*Fragmento proporcionado*:
>>>>>

Propóleo: un tesoro natural

El propóleo es una sustancia resinosa que las abejas obtienen de las yemas de los árboles y que utilizan para cubrir las fisuras que se producen en sus colmenas y mantenerlas libres de bacterias. Es de color pardo y sabor agrio. Está compuesto por resinas y bálsamos, cera, aceites volátiles, polen y sustancias orgánicas y minerales.

Su utilización con fines medicinales se remonta a la cultura del antiguo Egipto donde los sacerdotes lo empleaban para embalsamar a los faraones y elaborar ungüentos curativos. En Grecia, se conocía por sus cualidades desinfectantes y cicatrizantes. Precisamente su nombre viene de esta época: pro significa defensa y polis significa ciudad, es decir, “defensa de la ciudad” o “defensor de la ciudad”. Aristóteles, en “Historia de Animales”, describe este componente como «antídoto para las infecciones de la piel, llagas y supuraciones». También existe prueba de su uso en Roma, cuando relatan en un mito cómo la hermosa Melisa fue convertida por Júpiter en una abeja para que pudiera elaborar una esencia medicinal sobrenatural: el propolis. Se menciona en el Corán y se ha comprobado que los incas la empleaban para combatir la fiebre. Pero es en el siglo XX, en la Guerra de los Boers y en la Revolución Rusa, cuando se usó mezclada con vaselina de forma intensiva para cerrar y regenerar las heridas de sus combatientes.

<<<<<

*Consigna*: Cita el texto sobre el propóleo desde "Propóleo: un tesoro" y continúa hasta "orgánicas y minerales.". Las filas siguientes provienen de otra fuente distinta del texto sobre el propóleo.

Datos recopilados
>>>>>

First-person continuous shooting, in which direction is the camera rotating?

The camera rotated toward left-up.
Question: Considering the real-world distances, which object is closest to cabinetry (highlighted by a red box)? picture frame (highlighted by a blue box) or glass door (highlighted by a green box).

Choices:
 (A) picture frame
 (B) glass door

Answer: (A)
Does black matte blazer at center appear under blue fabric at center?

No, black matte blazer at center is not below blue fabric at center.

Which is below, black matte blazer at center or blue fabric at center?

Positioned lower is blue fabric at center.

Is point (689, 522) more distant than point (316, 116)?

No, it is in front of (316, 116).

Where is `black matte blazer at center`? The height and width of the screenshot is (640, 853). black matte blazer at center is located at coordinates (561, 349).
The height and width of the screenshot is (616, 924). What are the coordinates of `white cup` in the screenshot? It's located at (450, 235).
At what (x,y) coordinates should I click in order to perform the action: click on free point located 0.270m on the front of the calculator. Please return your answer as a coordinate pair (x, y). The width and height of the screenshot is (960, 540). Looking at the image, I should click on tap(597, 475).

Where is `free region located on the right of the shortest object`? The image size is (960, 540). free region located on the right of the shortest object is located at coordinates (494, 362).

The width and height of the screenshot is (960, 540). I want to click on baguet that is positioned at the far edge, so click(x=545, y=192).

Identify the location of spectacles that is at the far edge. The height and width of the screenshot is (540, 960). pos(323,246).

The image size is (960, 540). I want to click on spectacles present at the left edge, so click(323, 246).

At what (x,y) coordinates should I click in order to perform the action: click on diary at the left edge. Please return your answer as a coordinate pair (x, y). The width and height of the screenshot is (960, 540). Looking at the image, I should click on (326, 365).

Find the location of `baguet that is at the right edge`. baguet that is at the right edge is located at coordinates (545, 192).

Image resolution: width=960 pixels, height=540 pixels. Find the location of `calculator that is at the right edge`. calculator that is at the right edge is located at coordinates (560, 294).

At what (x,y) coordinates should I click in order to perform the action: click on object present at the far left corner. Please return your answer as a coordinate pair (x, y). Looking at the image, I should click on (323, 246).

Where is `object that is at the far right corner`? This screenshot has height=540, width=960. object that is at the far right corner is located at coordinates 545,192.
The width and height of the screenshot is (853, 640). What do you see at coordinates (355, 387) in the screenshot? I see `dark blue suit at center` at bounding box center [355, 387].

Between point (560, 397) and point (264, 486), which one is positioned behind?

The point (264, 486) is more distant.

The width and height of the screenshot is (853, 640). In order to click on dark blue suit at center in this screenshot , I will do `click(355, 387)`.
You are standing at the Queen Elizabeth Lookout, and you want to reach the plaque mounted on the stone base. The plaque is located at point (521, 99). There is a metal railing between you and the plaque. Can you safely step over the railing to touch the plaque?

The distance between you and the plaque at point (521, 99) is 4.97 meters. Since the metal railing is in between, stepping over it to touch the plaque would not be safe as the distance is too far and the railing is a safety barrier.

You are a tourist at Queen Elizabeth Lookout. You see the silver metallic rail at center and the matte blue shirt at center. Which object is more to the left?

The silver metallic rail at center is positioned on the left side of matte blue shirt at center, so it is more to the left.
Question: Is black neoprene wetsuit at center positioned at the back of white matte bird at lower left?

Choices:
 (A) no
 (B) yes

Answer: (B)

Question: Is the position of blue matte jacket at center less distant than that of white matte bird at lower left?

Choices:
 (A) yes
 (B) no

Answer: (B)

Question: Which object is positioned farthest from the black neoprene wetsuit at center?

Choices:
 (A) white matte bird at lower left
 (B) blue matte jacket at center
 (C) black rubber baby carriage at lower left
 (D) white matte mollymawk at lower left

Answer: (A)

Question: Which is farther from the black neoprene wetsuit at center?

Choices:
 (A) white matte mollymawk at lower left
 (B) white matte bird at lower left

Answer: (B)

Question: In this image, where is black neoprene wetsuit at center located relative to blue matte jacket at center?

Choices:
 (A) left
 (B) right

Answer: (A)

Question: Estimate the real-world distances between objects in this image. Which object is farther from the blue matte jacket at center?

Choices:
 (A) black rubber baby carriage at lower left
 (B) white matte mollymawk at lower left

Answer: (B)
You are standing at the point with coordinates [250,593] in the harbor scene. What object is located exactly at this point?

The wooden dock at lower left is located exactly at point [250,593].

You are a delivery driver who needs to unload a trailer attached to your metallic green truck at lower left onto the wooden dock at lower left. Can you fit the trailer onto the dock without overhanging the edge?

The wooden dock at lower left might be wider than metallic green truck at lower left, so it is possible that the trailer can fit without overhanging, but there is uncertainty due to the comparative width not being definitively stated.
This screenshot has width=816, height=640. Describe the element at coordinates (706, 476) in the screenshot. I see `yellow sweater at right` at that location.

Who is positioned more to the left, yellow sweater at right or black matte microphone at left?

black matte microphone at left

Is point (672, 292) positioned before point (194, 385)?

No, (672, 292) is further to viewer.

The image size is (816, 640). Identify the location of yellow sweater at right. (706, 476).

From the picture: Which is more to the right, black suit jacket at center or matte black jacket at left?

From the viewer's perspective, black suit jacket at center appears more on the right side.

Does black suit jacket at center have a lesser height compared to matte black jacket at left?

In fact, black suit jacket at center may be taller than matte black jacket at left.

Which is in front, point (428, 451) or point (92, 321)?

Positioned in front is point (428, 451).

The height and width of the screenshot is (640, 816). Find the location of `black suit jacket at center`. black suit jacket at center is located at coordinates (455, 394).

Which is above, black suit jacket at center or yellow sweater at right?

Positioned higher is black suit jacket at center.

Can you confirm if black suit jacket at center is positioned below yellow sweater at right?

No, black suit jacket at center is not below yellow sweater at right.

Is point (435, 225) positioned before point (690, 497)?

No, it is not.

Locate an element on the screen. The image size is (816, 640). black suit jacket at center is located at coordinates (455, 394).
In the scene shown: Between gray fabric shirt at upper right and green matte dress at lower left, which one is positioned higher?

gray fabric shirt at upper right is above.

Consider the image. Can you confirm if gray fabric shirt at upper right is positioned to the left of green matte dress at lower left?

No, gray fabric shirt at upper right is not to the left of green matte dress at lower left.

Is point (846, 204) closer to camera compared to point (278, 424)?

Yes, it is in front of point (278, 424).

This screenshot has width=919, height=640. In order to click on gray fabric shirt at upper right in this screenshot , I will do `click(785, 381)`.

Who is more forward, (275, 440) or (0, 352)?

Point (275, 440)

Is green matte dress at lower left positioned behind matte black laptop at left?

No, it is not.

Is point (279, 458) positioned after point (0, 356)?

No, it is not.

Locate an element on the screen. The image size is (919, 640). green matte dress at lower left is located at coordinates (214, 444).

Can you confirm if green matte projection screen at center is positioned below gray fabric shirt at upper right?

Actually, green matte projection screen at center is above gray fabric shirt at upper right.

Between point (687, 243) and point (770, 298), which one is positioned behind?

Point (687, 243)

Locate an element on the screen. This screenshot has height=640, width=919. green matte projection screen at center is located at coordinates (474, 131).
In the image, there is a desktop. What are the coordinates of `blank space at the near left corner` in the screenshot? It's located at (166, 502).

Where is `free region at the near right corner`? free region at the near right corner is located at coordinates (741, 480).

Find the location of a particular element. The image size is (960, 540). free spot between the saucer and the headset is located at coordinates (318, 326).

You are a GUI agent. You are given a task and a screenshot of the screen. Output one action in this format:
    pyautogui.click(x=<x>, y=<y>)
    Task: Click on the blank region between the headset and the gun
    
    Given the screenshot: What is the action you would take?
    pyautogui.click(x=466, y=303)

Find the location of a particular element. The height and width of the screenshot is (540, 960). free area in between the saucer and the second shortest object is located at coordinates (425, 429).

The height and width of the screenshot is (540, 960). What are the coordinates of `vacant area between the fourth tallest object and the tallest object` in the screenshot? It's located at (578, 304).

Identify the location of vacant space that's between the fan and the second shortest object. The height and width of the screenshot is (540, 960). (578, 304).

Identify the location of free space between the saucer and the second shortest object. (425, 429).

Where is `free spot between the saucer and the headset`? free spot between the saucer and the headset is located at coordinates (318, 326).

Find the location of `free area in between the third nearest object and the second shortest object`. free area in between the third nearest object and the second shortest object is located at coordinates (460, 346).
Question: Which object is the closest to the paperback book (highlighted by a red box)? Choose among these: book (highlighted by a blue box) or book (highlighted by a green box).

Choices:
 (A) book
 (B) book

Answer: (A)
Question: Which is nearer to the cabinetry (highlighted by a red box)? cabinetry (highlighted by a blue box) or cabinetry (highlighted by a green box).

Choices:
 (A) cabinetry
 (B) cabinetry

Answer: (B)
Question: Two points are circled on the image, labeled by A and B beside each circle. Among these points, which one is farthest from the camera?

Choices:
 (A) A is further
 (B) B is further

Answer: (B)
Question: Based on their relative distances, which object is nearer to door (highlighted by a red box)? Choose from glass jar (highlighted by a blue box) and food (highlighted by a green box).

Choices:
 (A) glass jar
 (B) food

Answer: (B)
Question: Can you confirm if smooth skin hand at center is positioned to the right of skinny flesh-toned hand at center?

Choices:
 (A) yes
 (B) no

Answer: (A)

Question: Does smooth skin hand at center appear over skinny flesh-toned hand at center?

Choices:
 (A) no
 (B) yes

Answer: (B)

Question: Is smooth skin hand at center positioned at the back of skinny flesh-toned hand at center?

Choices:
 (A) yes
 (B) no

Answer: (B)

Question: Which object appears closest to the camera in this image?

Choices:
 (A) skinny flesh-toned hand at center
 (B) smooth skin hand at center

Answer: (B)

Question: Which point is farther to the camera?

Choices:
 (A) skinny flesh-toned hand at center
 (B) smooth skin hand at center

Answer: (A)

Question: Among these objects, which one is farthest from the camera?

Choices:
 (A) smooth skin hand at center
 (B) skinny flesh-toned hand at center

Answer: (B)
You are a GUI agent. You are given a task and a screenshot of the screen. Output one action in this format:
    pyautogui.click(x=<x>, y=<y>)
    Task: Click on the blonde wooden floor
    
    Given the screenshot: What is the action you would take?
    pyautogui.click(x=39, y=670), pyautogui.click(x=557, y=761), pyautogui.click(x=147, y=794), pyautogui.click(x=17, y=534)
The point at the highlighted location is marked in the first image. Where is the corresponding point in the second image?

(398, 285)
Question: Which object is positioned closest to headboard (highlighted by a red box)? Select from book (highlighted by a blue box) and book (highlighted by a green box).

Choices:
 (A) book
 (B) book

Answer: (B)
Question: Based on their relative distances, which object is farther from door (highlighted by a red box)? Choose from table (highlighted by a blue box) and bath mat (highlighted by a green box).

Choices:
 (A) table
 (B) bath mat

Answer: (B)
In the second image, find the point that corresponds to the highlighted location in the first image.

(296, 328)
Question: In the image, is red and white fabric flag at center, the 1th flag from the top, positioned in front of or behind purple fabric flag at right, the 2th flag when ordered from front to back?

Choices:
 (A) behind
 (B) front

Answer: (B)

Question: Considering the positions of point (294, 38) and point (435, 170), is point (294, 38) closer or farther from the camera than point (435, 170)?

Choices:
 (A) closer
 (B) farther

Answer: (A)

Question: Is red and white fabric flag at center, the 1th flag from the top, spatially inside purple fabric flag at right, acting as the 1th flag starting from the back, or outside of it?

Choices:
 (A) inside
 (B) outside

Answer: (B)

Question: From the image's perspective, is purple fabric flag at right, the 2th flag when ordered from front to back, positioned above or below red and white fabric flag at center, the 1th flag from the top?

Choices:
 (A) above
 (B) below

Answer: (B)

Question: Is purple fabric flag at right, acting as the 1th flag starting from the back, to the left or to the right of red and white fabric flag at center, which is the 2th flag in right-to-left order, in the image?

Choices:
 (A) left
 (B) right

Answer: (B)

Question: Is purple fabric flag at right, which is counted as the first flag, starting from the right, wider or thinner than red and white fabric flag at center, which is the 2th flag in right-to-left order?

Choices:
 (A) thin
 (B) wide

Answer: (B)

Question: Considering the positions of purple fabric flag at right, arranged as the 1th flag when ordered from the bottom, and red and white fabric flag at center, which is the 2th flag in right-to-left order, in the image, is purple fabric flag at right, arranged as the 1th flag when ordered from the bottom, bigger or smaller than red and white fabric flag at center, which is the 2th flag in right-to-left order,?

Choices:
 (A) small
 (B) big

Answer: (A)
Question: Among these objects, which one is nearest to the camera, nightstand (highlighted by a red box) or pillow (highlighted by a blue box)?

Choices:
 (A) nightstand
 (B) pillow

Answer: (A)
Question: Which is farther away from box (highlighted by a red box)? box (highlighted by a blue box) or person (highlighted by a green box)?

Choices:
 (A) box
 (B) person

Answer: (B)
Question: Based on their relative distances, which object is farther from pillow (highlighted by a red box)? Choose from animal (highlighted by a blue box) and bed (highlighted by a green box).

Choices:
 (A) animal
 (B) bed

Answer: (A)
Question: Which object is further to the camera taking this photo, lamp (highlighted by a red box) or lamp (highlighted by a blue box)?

<<<<<

*Respuesta*:
Propóleo: un tesoro natural

El propóleo es una sustancia resinosa que las abejas obtienen de las yemas de los árboles y que utilizan para cubrir las fisuras que se producen en sus colmenas y mantenerlas libres de bacterias. Es de color pardo y sabor agrio. Está compuesto por resinas y bálsamos, cera, aceites volátiles, polen y sustancias orgánicas y minerales.